Problem to solve
Copy the text lines of every item below without any changes, leaving out the pictures.

Collected data:
○ ○ ○
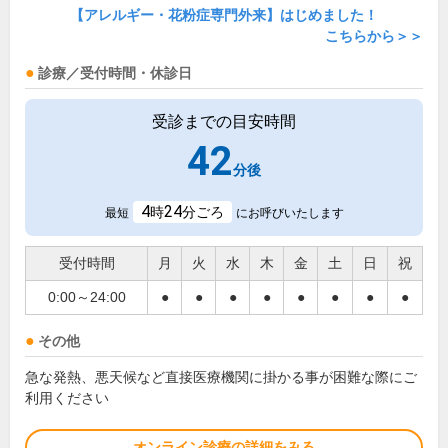
【アレルギー・花粉症専門外来】はじめました！
こちらから＞＞
診療／受付時間・休診日
受診までの目安時間
42
分後
4
24
時
分ごろ
最短
にお呼びいたします
受付時間
月
火
水
木
金
土
日
祝
0:00～24:00
●
●
●
●
●
●
●
●
その他
急な発熱、悪天候など直接医療機関に掛かる事が困難な際にご
利用ください
オンライン診療の詳細をみる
○ ○ ○
Response box
【アレルギー・花粉症専門外来】はじめました！
こちらから＞＞
診療／受付時間・休診日
受診までの目安時間
42
分後
4
24
時
分ごろ
最短
にお呼びいたします
受付時間
月
火
水
木
金
土
日
祝
0:00～24:00
●
●
●
●
●
●
●
●
その他
急な発熱、悪天候など直接医療機関に掛かる事が困難な際にご
利用ください
オンライン診療の詳細をみる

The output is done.